> [Excerpt to read]:
I have recently been like stuck in this pit of guilt… but I KNOW that it would end if I just admit to being wrong. hmmm, so I sit there. Should not be that hard to have humility. But rather I have spent way too long wanting to sit in my pride and not say sorry. Praise the Lord that time has gone so so slooowwwww during this time. Like no joke. I am really like has it only been three mos.? PTL. So I am committed to rebuilding relationships, and would rather not sit in the mess…. all just so I can say I was correct and a poor situation just befell me… you’re joking right?! Just say you were wrong!!

> [Supplied data]:
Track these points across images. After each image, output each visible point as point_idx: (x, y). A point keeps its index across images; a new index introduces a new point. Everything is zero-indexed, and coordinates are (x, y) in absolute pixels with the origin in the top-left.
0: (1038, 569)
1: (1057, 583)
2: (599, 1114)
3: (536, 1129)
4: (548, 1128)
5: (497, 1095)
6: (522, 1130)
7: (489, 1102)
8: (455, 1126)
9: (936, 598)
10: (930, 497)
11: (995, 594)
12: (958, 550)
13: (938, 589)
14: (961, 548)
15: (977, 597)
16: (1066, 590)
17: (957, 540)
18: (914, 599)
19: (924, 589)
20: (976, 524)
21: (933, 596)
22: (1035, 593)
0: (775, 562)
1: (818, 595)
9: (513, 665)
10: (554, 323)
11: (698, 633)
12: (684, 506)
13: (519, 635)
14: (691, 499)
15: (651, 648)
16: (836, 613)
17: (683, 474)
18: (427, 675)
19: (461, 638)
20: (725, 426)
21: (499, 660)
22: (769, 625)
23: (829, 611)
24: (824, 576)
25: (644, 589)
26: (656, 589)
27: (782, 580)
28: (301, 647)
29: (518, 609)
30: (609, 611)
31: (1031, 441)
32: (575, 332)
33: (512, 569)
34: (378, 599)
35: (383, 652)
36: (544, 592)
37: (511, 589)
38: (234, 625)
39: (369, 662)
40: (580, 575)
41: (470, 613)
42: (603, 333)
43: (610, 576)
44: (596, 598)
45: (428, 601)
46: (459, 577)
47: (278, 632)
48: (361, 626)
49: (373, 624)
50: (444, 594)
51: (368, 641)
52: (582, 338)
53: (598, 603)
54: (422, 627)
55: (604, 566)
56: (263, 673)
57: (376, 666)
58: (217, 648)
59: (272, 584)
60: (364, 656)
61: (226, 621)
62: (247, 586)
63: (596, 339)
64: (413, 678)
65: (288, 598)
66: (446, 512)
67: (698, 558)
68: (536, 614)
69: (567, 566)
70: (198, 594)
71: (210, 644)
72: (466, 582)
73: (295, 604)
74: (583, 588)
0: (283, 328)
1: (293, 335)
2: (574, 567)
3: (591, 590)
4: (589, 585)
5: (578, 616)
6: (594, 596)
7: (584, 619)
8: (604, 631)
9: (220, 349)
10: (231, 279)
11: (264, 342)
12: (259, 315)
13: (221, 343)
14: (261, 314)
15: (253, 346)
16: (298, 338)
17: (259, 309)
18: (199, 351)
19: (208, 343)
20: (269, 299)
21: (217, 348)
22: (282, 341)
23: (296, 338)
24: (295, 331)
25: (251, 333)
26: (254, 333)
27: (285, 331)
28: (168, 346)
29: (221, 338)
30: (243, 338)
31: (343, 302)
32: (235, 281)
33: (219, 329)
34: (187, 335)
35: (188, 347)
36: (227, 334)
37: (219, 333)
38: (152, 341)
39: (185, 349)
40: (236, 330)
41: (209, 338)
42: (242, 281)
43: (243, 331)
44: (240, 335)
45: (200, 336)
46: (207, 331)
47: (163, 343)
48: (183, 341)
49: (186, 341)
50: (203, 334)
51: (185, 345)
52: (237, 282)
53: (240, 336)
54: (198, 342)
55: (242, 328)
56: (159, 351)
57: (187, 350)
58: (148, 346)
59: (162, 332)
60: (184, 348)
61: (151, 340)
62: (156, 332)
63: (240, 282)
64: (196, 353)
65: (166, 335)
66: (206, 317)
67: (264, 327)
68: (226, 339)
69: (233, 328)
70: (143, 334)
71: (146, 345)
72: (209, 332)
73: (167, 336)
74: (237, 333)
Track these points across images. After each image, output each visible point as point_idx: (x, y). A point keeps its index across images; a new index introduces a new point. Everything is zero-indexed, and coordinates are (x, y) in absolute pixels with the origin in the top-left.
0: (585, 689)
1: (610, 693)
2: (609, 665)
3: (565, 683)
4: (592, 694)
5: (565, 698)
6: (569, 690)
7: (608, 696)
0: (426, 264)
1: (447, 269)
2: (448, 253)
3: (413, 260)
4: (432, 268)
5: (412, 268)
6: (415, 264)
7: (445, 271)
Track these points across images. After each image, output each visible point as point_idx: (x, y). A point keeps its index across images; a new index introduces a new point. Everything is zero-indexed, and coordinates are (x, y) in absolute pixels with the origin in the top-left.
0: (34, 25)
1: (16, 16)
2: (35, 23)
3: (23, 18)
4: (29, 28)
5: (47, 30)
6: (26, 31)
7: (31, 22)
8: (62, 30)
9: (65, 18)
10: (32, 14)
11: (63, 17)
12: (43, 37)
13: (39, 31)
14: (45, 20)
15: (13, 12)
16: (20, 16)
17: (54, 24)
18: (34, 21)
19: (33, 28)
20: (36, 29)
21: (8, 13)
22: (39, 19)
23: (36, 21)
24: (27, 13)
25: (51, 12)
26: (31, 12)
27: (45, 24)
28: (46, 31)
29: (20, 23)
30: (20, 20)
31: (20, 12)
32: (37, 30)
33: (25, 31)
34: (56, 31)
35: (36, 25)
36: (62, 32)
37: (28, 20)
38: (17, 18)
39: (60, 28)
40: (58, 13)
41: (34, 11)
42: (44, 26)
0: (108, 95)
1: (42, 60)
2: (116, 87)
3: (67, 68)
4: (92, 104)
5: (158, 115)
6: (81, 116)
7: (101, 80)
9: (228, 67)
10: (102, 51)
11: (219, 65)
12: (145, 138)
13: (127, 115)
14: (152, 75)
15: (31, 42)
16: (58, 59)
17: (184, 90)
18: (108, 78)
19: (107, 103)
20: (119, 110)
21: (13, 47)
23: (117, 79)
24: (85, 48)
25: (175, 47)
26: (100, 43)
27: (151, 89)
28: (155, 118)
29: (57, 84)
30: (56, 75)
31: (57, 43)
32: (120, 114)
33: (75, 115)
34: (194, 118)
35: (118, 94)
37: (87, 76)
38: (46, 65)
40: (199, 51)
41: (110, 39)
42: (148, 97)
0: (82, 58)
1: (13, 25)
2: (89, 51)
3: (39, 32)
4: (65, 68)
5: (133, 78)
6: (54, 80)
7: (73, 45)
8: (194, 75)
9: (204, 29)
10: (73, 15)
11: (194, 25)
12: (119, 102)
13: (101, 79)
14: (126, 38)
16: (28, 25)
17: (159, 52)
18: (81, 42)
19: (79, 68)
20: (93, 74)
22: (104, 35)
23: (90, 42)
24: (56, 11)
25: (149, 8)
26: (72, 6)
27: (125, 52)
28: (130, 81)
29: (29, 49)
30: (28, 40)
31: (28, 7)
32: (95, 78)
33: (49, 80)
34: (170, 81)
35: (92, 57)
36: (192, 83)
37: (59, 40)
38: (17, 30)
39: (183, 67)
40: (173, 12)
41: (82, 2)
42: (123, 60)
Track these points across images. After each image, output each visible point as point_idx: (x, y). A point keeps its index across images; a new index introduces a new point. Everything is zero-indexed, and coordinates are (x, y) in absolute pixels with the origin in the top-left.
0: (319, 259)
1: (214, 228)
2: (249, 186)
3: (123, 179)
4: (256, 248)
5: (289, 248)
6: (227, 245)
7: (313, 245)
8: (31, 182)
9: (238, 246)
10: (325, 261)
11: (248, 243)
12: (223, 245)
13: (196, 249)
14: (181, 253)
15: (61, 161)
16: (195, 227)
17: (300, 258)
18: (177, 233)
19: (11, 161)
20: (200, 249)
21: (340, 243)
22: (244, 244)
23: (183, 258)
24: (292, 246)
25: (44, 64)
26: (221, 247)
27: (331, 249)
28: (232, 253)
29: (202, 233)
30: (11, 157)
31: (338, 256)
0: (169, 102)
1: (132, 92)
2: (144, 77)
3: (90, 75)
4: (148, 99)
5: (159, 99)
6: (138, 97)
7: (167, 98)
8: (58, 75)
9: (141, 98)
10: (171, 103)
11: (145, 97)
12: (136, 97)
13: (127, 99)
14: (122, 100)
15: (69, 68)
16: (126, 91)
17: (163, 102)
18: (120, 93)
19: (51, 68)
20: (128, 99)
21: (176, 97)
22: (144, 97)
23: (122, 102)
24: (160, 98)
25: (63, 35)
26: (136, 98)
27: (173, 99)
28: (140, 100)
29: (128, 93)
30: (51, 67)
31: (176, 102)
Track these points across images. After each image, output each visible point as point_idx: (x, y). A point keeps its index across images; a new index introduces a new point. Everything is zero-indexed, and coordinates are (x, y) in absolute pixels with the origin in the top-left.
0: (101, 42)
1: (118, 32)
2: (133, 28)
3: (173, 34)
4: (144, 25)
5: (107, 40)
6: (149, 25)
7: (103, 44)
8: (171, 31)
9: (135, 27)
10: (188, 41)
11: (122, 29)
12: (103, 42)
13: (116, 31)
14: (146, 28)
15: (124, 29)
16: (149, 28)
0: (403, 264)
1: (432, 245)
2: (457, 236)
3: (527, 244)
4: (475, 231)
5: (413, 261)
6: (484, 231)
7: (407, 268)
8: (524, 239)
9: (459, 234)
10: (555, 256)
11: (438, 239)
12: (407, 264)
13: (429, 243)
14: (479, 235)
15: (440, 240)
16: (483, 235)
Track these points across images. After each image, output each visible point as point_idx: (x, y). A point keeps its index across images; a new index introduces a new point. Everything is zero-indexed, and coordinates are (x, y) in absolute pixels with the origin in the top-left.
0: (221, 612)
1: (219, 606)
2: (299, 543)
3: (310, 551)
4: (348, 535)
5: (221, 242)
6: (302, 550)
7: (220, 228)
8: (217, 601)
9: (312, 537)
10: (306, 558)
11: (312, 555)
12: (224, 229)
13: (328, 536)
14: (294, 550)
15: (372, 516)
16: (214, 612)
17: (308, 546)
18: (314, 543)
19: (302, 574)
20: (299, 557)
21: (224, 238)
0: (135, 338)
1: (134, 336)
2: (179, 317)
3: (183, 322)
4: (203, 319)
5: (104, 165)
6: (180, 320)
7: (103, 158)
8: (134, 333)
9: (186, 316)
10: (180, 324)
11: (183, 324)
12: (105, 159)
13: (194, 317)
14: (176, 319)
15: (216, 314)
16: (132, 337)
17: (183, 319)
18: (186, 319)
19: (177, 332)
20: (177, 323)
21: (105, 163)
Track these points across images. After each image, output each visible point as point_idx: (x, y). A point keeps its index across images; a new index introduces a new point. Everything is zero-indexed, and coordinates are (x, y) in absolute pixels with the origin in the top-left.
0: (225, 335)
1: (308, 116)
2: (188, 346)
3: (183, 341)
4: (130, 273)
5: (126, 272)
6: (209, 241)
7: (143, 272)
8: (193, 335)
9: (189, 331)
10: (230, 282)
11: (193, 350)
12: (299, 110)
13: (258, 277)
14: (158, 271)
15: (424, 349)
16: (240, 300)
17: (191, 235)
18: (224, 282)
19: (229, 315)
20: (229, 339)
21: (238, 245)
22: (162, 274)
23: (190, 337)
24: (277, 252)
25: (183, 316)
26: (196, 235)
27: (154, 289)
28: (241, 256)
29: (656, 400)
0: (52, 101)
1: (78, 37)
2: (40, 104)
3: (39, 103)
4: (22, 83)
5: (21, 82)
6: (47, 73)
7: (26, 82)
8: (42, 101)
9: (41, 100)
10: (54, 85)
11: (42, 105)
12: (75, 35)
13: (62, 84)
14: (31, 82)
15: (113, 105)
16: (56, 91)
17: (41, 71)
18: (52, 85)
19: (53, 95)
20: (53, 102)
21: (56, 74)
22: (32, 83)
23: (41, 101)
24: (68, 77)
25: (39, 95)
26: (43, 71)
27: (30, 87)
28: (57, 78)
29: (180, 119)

> [Work item]:
In the excerpt about guilt and pride, find every place the word "sit" appears. Quote each one together with the words that follow it up to the next punctuation mark.

> [Problem solution]:
- "sit there"
- "sit in my pride and not say sorry"
- "sit in the mess"